Washington: The International Monetary Fund (IMF) said that India would have a year-on-year projected growth rate of 7.8 per cent in 2011 and 7.5 per cent in 2012, even as it warned of overall slowing global activity, renewed financial instability and an uneven post-recession expansion.
Releasing its semi-annual World Economic Outlook report on September 19, the IMF said that in India, growth was forecast to average 7.5-7.75 per cent during 2011–12 and while economic activity driving this growth would be led by private consumption, “investment is expected to remain sluggish, reflecting, in part recent corporate sector governance issues and a drag from the renewed global uncertainty and less favourable external financing environment.”
The IMF argued that a top challenge for policymakers in India would be to dampen the rise of inflation, which is currently running close to double digits and has become generalised. The WEO noted that despite policy tightening, real interest rates in India were still much lower than pre-crisis averages and credit growth was still strong.
Commenting on its macro assessment of the ongoing global recovery, the IMF suggested that some elements of this bounce had been anticipated while others had not. For example it said that while the strong cyclical rebound in global industrial production and trade in 2010 was ‘never expected to persist,’ in crisis-hit advanced economies, especially the United States, the ‘handover from public to private demand’ was taking longer than anticipated.

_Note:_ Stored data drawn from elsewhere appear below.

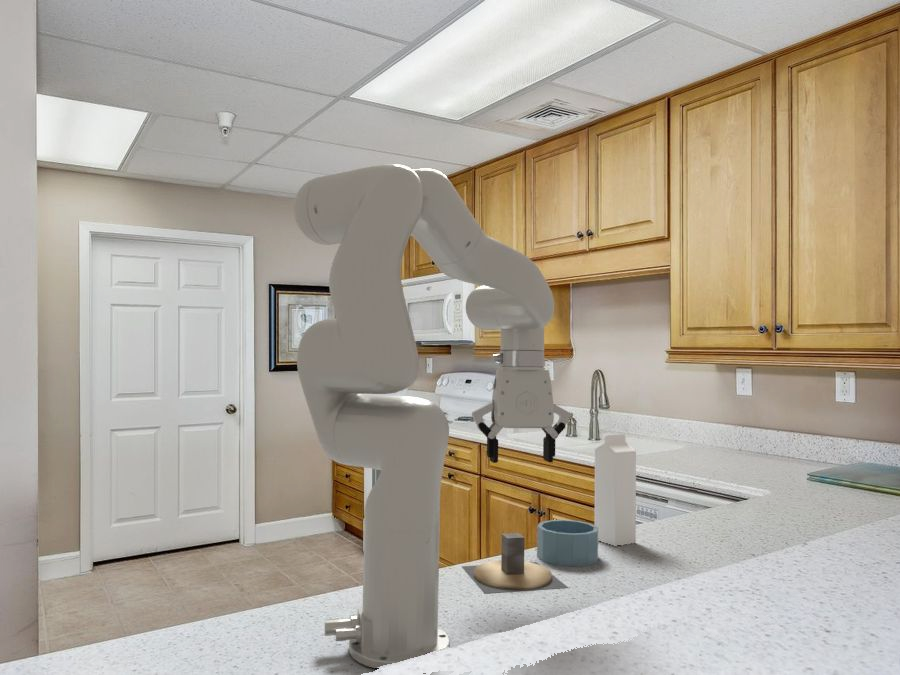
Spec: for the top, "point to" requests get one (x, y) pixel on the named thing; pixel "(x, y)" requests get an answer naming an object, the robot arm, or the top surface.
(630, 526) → the milk
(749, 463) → the top surface
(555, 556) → the bowl
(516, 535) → the lid
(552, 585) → the mat
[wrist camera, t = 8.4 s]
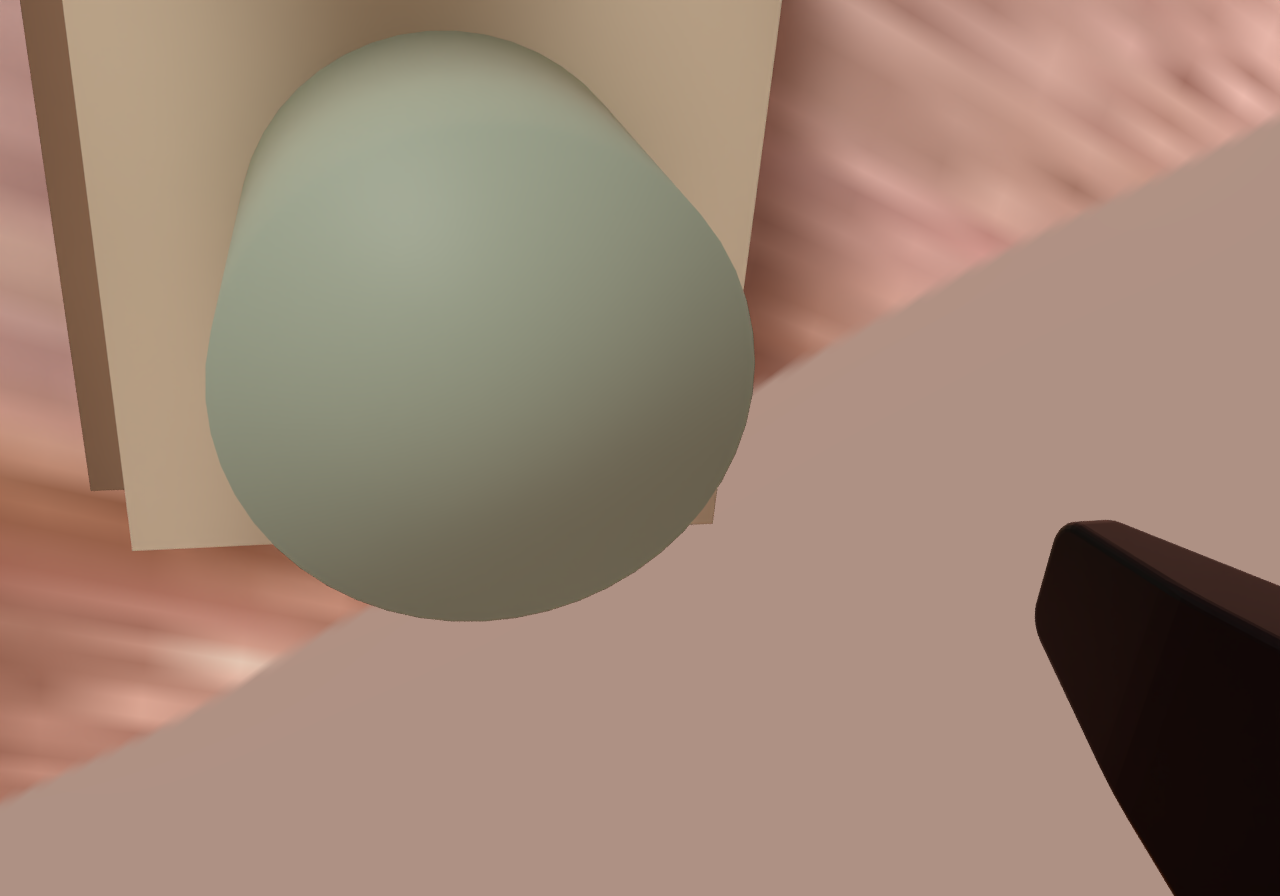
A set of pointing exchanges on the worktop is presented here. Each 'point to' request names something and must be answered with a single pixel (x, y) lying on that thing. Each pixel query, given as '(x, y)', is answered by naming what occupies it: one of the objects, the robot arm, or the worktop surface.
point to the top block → (242, 110)
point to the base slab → (73, 236)
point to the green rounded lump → (470, 336)
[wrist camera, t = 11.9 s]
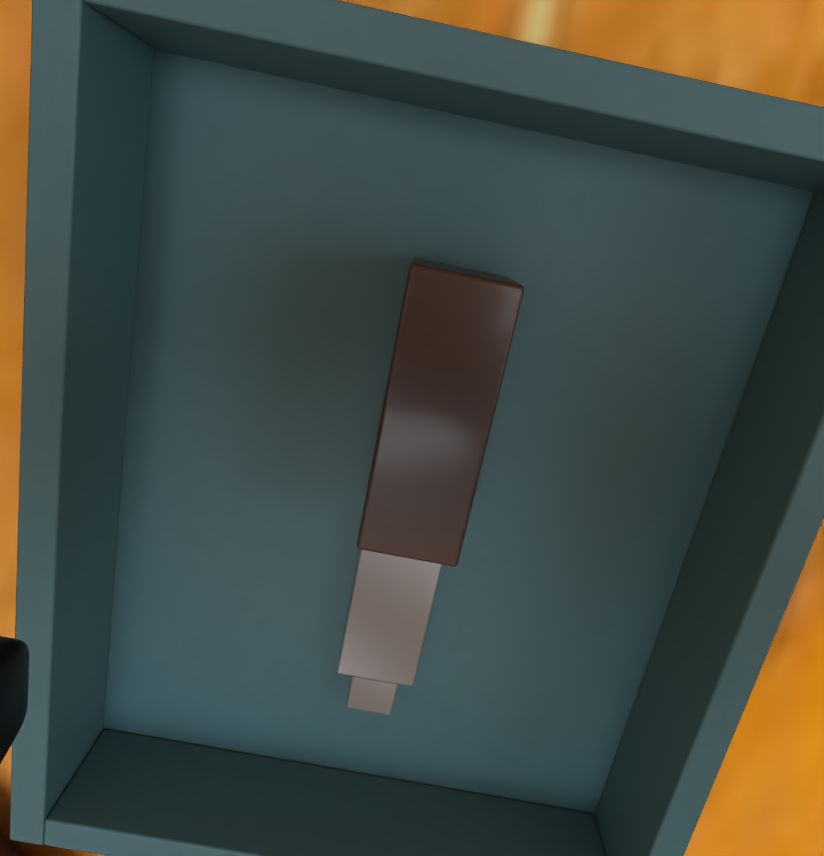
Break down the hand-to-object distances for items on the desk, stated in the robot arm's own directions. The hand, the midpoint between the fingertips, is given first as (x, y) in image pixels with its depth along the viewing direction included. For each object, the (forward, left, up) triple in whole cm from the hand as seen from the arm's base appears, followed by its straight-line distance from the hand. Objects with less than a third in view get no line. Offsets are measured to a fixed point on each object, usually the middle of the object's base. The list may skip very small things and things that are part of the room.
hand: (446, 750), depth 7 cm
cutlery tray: (0, +1, -10) cm, 10 cm away
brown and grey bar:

Further sovereign debt and banking sector problems in the Euro area were much more tenacious than anticipated and similarly the disruptions resulting from the East Japan earthquake and tsunami, as well as the spreading unrest in the Middle East and North Africa region and the related surge in oil prices, “were major surprises.”
Possibly hinting at the market turmoil linked to the unresolved debt-limit negotiations between the White House and the U.S. Congress, the Fund cautioned that policy indecision has “exacerbated uncertainty and added to financial strains, feeding back into the real economy.”